I can’t help but agree with all the praise being heaped on the Guggenheim’s big Hilma af Klint show. It’s great, great, beyond great.
Assembled in a chronological progression up the museum’s spiral, the show feels like both a transmission from an unmapped other world and a perfectly logical correction to the history of Modern art—an alternate mode of abstraction from the dawn of the 20th century that looks as fresh as if it were painted yesterday.
It’s hard to quibble with the sheer level of painterly pleasure of af Klint’s sui generis style. So instead I’ll take a moment to focus on why this show feels so right for right now.

Roberta Smith:

If you like to hallucinate but disdain the requisite stimulants, spend some time in the Guggenheim Museum’s staggering exhibition, “Hilma af Klint: Paintings for the Future.” The museum’s High Gallery — the name has added resonance in this context — displays the show’s rapturous overture, a series of 10 paintings by af Klint (1862-1944), a little-known Swedish painter, modernist pioneer and erstwhile spiritualist. Collectively titled “The Ten Largest,” they may induce disorientation, not the least for the way they blow open art history.
These game-changing works envelop you in hues from dusty orange to pale pinks and lavenders, tumbling compositions of circles, spirals and pinwheels, and unfurling ribbonlike lines that sometimes form mysterious letters and words. The scale of the motifs and the paintings’ sheer size (10 feet by nearly 9 feet) invite you to step in and float away to the music of the spheres. That they are rendered in tempera on paper, lighter than oil on canvas but still quite painterly, contributes to their levitating power. In their wit, ebullience, multiple references and palette, “The Ten Largest” seem utterly contemporary, made-yesterday fresh. But prepare for label shock: they were created in 1907.

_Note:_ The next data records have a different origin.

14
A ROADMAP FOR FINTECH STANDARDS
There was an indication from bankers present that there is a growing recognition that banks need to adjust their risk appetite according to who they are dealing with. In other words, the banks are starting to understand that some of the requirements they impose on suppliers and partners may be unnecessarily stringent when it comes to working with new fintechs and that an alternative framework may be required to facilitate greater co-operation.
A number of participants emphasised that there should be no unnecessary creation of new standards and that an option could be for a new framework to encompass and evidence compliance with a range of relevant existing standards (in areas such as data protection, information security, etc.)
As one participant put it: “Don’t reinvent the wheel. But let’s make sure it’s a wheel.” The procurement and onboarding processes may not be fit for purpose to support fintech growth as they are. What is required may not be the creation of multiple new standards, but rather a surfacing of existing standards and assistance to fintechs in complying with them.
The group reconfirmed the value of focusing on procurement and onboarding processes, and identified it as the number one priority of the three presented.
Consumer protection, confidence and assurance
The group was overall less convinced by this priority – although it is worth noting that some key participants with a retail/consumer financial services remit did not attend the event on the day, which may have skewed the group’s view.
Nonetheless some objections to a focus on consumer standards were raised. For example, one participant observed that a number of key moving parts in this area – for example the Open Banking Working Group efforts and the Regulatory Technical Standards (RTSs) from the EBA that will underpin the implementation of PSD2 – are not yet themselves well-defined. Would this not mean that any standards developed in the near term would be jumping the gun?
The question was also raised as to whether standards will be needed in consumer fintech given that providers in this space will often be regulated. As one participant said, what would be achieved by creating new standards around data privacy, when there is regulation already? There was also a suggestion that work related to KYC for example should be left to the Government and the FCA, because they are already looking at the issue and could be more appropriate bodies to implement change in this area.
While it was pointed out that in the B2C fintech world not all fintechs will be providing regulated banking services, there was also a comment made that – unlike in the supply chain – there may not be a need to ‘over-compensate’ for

Do look at some of the photographs in the above links, to get the idea of the scale of those ten large paintings.

What's of interest to me is, of course, the question why art made by women is largely missing in all the art canons, including the Western one.  Smith addresses af Klint's role from that angle:

Her reappearance finally settles the question raised in Linda Nochlin’s 1971 essay, “Why have there been no great women artists?” There have been, but their achievements reach us in circuitous ways because of the obstacles that plague artists generally, and women particularly. These reasons — so complex and individual — have to do with the nature of artistic ambition, the psychic and material needs that make fulfillment possible and the extent to which these needs are met by society. Some artists, in response, create their own citadels of rationales, systems and even delusions — especially when exploring abstraction, which society had not yet accepted in art.

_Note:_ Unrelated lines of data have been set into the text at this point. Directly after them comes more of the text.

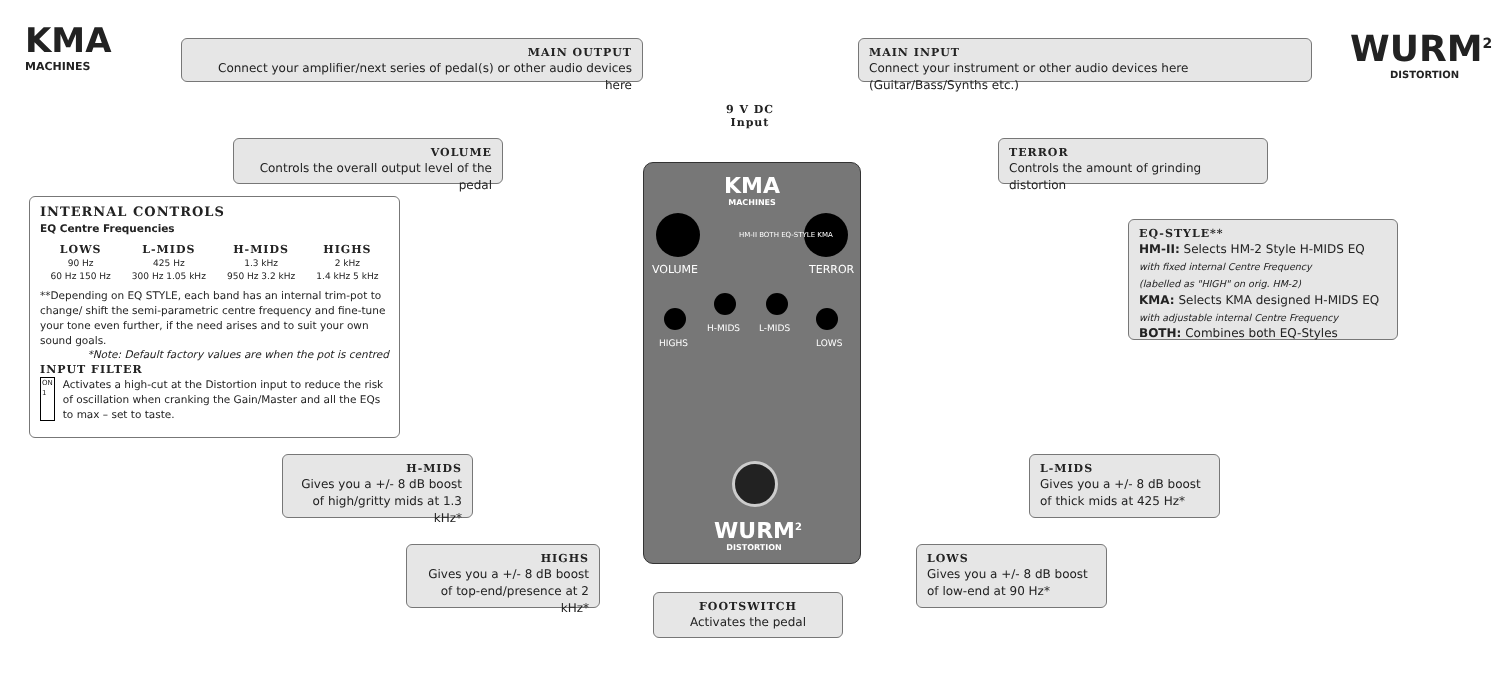KMA
MACHINES
WURM<sup>2</sup>
DISTORTION
MAIN OUTPUT
Connect your amplifier/next series of pedal(s) or other audio devices here
MAIN INPUT
Connect your instrument or other audio devices here (Guitar/Bass/Synths etc.)
9 V DC
Input
VOLUME
Controls the overall output level of the pedal
TERROR
Controls the amount of grinding distortion
INTERNAL CONTROLS
EQ Centre Frequencies
LOWS
90 Hz
60 Hz 150 Hz
L-MIDS
425 Hz
300 Hz 1.05 kHz
H-MIDS
1.3 kHz
950 Hz 3.2 kHz
HIGHS
2 kHz
1.4 kHz 5 kHz
**Depending on EQ STYLE, each band has an internal trim-pot to change/ shift the semi-parametric centre frequency and fine-tune your tone even further, if the need arises and to suit your own sound goals.
*Note: Default factory values are when the pot is centred
INPUT FILTER
ON
1
Activates a high-cut at the Distortion input to reduce the risk of oscillation when cranking the Gain/Master and all the EQs to max – set to taste.
KMA
MACHINES
VOLUME TERROR
HM-II BOTH EQ-STYLE KMA
HIGHS
H-MIDS L-MIDS
LOWS
WURM<sup>2</sup>
DISTORTION
EQ-STYLE**
HM-II: Selects HM-2 Style H-MIDS EQ
with fixed internal Centre Frequency
(labelled as "HIGH" on orig. HM-2)
KMA: Selects KMA designed H-MIDS EQ
with adjustable internal Centre Frequency
BOTH: Combines both EQ-Styles
H-MIDS
Gives you a +/- 8 dB boost of high/gritty mids at 1.3 kHz*
L-MIDS
Gives you a +/- 8 dB boost of thick mids at 425 Hz*
HIGHS
Gives you a +/- 8 dB boost of top-end/presence at 2 kHz*
LOWS
Gives you a +/- 8 dB boost of low-end at 90 Hz*
FOOTSWITCH
Activates the pedal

*  This is not one of the large ten pictures, but part of her swan series.  You can see more of the series at the Wikipedia af Klint page.

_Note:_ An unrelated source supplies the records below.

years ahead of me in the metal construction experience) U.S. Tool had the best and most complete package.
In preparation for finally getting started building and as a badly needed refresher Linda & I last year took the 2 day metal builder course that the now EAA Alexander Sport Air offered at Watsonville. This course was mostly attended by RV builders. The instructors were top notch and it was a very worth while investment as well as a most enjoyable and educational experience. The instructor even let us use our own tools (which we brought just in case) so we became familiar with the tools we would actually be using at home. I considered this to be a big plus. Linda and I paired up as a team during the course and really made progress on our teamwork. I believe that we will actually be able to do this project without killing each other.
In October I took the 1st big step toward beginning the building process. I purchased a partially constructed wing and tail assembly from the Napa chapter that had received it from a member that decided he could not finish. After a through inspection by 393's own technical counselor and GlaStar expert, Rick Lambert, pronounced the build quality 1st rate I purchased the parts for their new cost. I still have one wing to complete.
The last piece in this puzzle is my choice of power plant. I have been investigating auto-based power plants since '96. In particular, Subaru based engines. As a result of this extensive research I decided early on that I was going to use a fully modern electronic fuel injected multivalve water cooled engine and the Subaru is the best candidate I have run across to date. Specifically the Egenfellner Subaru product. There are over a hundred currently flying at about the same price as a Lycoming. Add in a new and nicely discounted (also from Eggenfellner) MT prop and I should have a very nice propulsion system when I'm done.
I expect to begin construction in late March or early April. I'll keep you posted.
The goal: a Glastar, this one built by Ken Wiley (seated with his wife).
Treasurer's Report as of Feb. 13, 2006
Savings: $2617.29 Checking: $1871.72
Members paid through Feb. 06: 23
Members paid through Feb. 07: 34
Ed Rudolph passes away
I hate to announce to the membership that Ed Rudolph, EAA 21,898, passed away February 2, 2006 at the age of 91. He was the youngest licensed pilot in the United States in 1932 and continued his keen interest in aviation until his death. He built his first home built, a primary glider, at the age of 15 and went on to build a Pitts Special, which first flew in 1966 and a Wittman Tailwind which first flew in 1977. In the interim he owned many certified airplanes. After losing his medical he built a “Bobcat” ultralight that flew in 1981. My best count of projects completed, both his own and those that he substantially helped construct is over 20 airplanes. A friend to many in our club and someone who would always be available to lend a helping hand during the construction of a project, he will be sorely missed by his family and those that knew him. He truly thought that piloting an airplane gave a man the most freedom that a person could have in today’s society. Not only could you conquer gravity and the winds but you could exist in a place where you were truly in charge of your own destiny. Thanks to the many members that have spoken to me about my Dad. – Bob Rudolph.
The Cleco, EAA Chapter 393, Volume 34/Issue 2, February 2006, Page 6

** Although that is a sufficient reason for her obscurity in art history, it's not certain that she would have been less obscure had she exhibited her work at the time she created it:

Had Hilma af Klint presented her abstracted paintings at a museum or gallery during her lifetime, it is almost guaranteed they would have been criticized heavily. That af Klint made them at all is a testament to her successful navigation of the sexist world in which she lived. She chose to retreat from the male-dominated art world, find support in an esoteric religion that embraced female leadership and was founded by a woman (Helena Blatavsky), and present her work as having come to her through spirits (and thus escape criticisms of radical ideas coming from a female mind).
Af Klint is often compared to the artist Vasily Kandinsky (1866–1944), an early progenitor of abstract painting. Like Kandinsky, af Klint wanted her work to communicate a spiritual dimension. Unlike Kandinsky, she believed she operated as a medium for spirits and did not position her work specifically as a way of reimagining art. Like other artists of the time who were interested in similar spiritual movements, af Klint used art to understand existence and make the invisible visible.

Remember that her earliest abstract works were painted before the abstract works of Kandinsky, Mondrian and Malevich, the three painters usually viewed as fathers of modern abstract art.